Abstract

Primary comprehensive general liability (CGL) insurance companies typically argue that their broad promise to defend any suit does not encompass their policyholders’ costs in defending state and federal proceedings brought to compel environmental cleanup. Similarly, CGL insurance companies typically argue that their broad promise to indemnify all sums their policyholders become legally obligated to pay as damages excludes costs to implement environmental remediation under compulsion of government authority and, in fact, is limited to costs imposed by a money judgment in a court of law. Such cramped readings of suit and damages conflict not only with the intent of the drafters of the CGL insurance policy, but with the nature and purpose of liability insurance policies generally—to protect policyholders from liabilities to third parties, including the government.

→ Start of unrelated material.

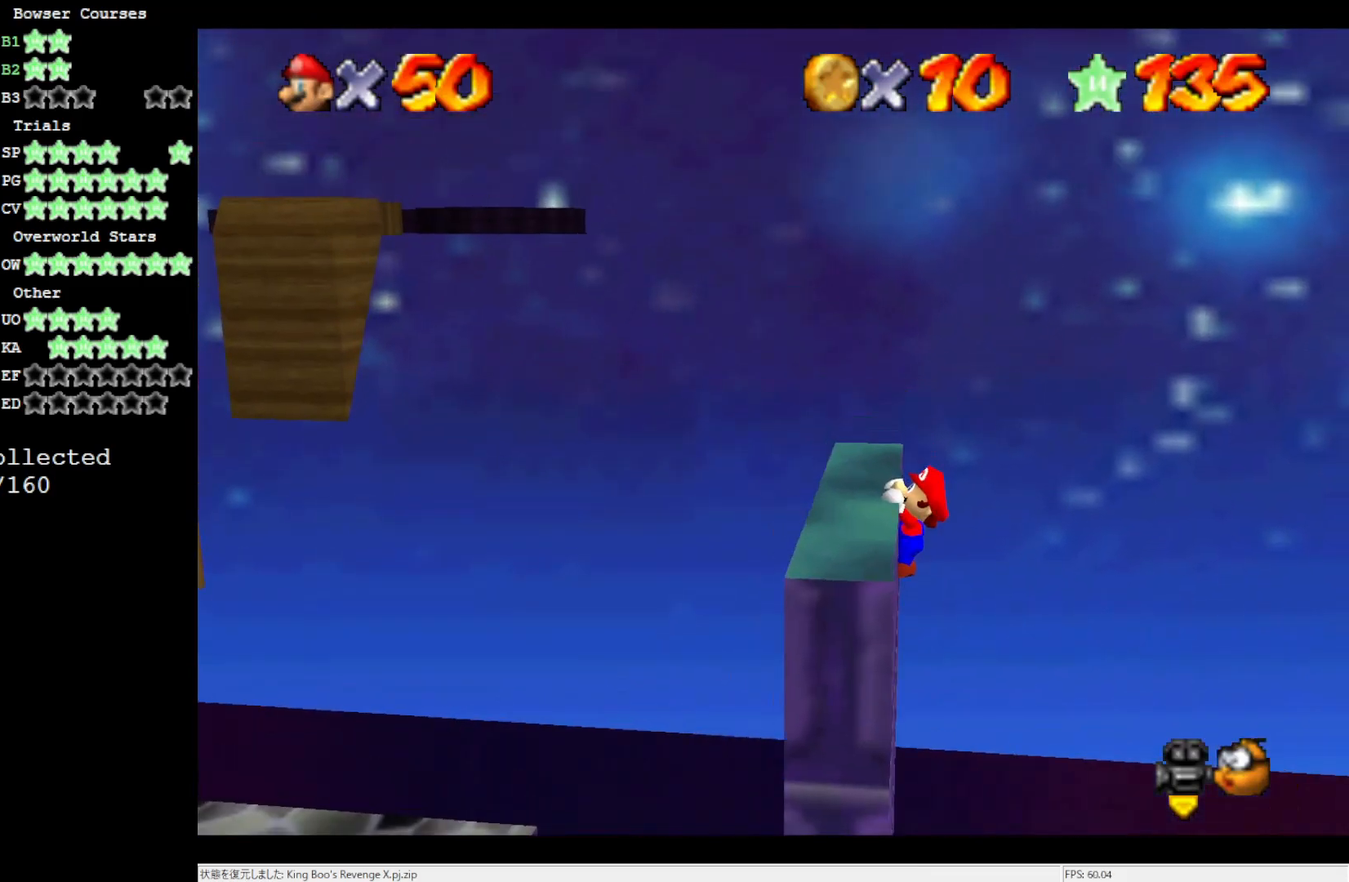
{"buttons": [], "left_stick": "center", "events": [[383, "left_stick", "center"]]}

Nonetheless, insurance companies are sometimes successful in dodging their obligations through pinched constructions of suit and damages often before courts sympathetic to the insurance industry's puling that it is being bled white by environmental claims. As shown in this article, resort to such constricted construction in a misguided effort to protect the insurance industry is pointless: Even if primary CGL insurance companies are successful in avoiding responsibility for defense and indemnity costs under the putative suit or damages exclusions, such costs are fully recoverable under the incredibly broad promises in typical umbrella and excess general liability (GL) insurance policies.